[WHAT YOU ARE ASKED TO DO]: Where a line holds the word "position", copy that line from the data below.

MATERIAL SUPPLIED below:

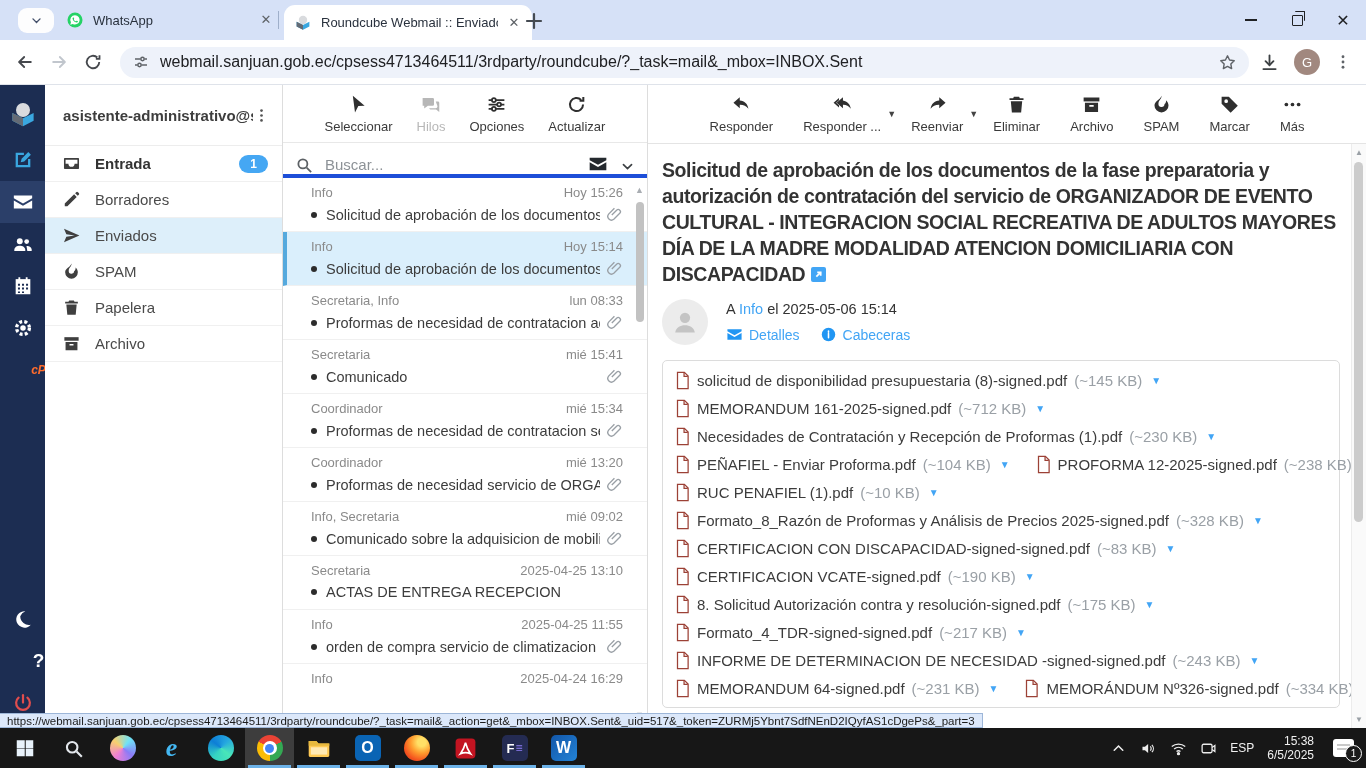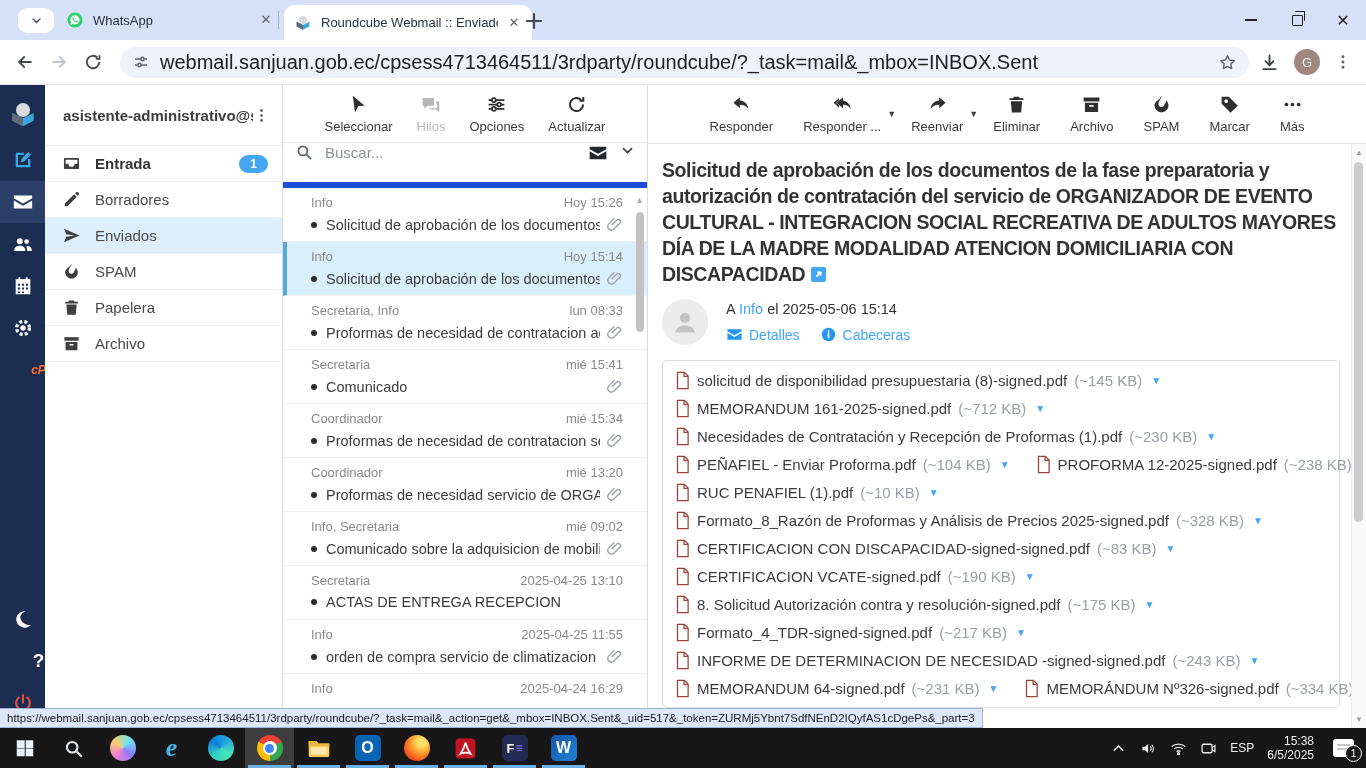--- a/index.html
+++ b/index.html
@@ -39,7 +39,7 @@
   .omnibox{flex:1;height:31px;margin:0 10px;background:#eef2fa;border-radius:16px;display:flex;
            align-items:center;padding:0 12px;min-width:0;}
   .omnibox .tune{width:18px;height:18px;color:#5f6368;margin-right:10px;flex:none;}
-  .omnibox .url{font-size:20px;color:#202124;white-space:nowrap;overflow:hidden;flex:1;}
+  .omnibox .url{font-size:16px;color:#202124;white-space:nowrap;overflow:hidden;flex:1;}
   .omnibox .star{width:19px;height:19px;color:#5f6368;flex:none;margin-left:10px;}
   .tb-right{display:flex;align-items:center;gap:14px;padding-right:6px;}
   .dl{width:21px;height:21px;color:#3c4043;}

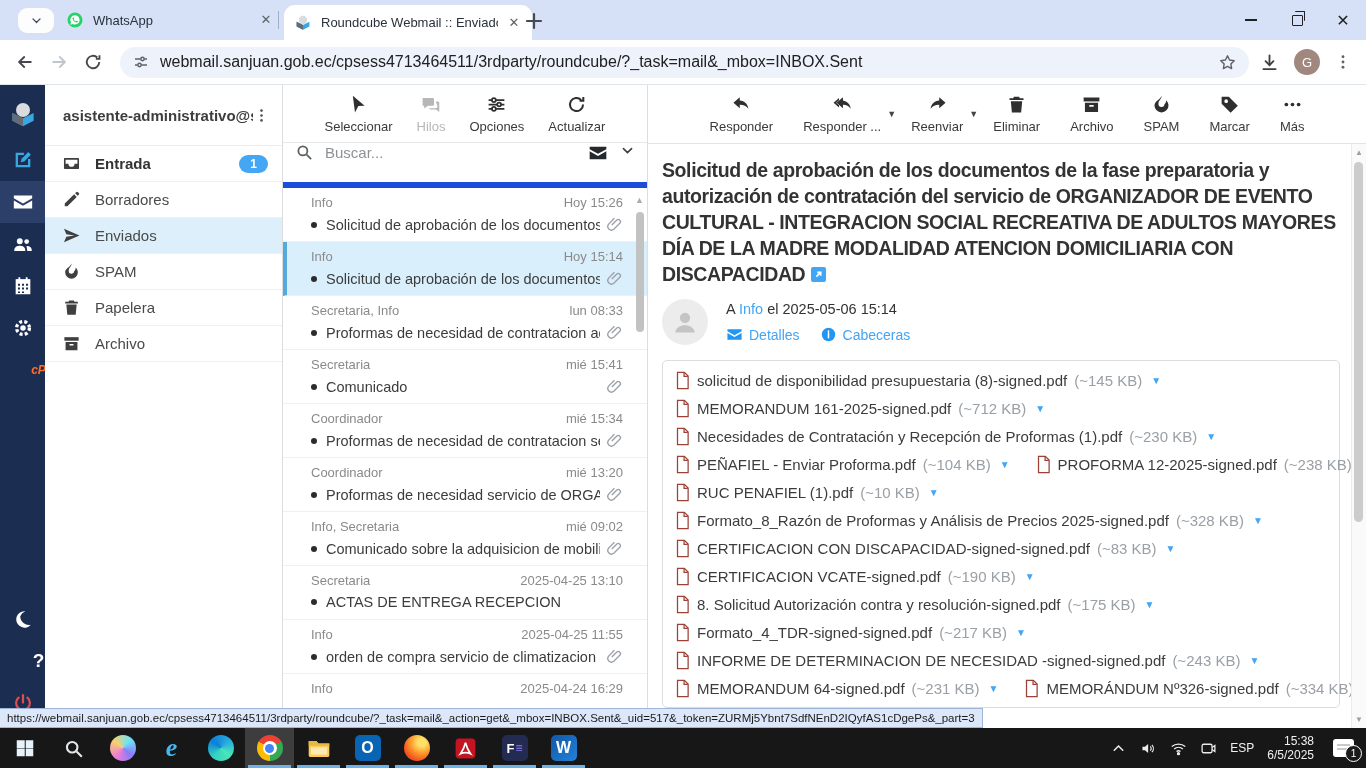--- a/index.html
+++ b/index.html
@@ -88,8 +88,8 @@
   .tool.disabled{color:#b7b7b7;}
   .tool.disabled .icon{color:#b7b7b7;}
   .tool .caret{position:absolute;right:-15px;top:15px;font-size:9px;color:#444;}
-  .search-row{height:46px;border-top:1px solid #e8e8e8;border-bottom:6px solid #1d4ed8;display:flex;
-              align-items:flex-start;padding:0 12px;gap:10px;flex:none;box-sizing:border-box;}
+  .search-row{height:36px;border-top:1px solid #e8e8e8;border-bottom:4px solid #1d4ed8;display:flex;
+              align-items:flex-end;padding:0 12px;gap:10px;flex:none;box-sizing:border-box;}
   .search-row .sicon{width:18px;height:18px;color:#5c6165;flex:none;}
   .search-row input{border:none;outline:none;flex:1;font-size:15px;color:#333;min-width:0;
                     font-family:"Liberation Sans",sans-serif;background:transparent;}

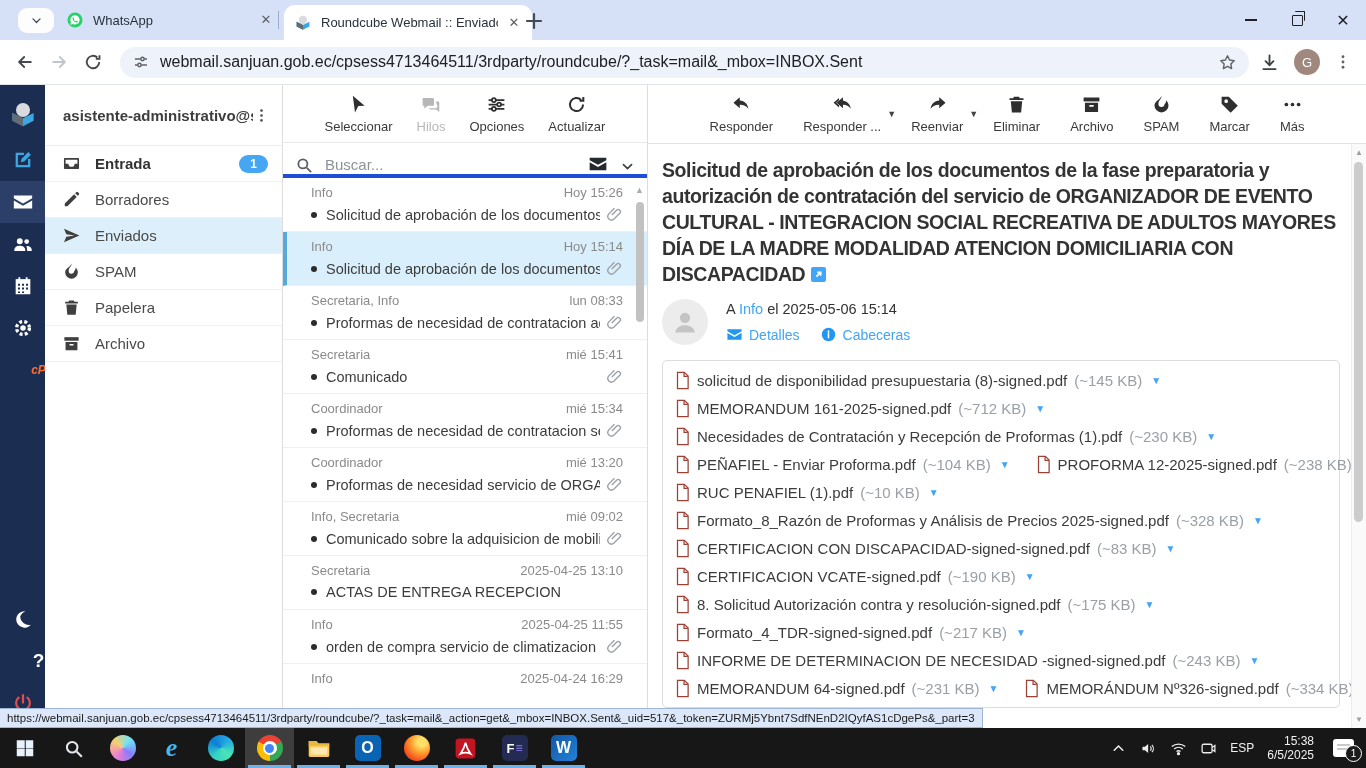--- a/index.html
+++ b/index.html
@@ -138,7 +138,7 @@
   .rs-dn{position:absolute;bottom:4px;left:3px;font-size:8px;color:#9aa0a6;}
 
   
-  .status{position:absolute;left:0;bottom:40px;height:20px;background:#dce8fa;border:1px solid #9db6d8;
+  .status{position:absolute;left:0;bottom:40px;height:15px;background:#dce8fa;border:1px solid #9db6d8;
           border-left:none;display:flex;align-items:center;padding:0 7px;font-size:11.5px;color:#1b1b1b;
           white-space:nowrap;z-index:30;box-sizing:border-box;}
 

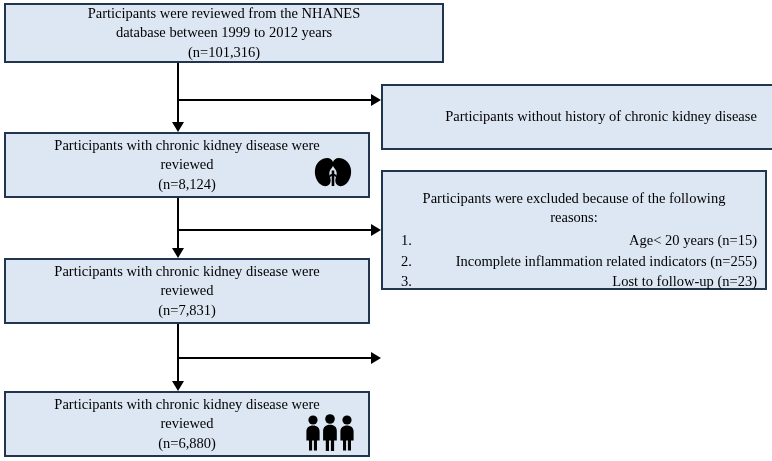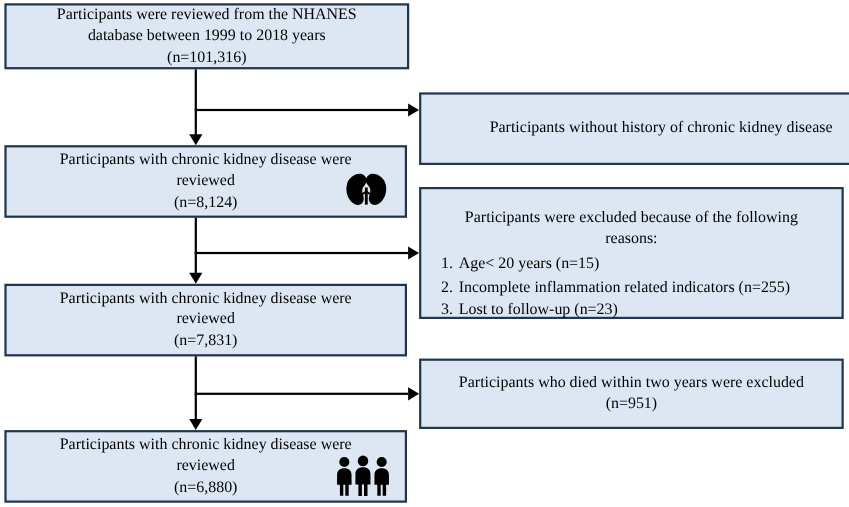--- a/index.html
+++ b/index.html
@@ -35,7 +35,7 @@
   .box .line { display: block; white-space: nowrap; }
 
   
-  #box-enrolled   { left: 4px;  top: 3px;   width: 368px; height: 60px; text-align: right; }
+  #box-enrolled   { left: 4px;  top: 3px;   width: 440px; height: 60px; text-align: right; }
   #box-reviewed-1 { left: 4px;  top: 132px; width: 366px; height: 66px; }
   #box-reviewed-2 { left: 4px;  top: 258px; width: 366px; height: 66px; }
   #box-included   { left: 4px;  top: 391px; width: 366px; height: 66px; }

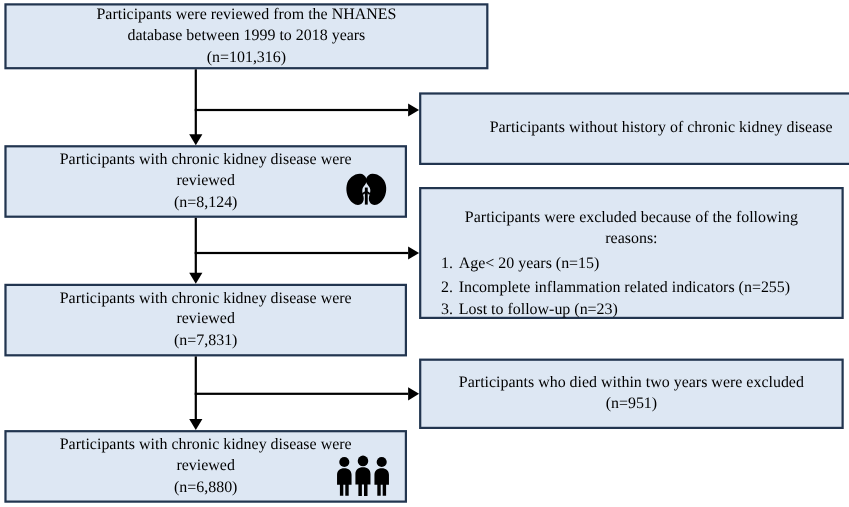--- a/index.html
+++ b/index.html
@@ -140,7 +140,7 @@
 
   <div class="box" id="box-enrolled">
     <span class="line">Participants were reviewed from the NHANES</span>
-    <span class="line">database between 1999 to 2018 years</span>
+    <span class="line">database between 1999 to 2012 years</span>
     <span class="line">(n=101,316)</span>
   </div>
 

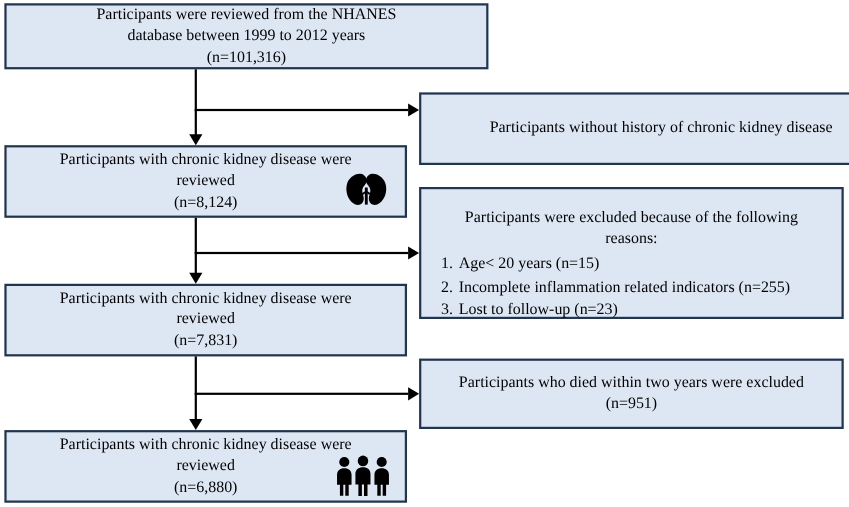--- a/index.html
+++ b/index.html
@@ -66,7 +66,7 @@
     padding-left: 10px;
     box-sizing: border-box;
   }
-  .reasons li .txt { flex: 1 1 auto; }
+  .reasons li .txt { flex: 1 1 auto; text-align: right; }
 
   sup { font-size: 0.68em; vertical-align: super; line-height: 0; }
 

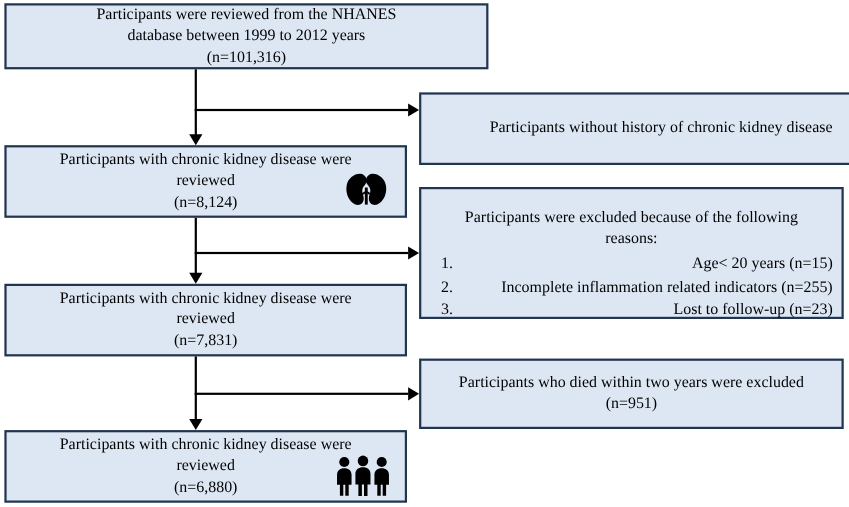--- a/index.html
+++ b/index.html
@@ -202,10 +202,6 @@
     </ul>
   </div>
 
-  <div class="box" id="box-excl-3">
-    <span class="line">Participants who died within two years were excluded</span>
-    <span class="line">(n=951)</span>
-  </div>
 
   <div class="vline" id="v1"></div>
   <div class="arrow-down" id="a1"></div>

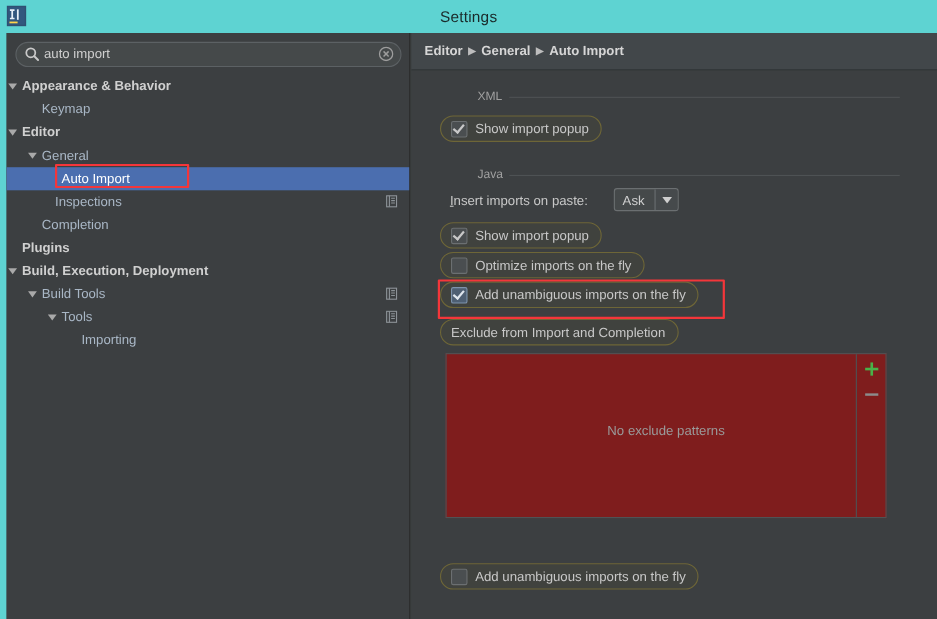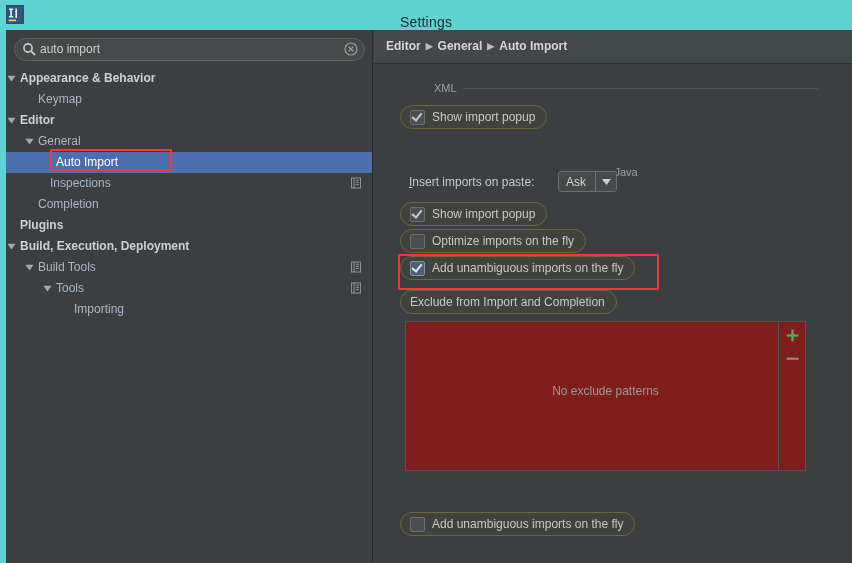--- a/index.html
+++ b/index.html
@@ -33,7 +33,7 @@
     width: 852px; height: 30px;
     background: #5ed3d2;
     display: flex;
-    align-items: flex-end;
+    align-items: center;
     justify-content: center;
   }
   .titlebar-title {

End of MATERIAL SUPPLIED.

[RESPONSE]:
   .tool .caret{position:absolute;right:-15px;top:15px;font-size:9px;color:#444;}
   .rs-dn{position:absolute;bottom:4px;left:3px;font-size:8px;color:#9aa0a6;}
-  .status{position:absolute;left:0;bottom:40px;height:20px;background:#dce8fa;border:1px solid #9db6d8;
+  .status{position:absolute;left:0;bottom:40px;height:15px;background:#dce8fa;border:1px solid #9db6d8;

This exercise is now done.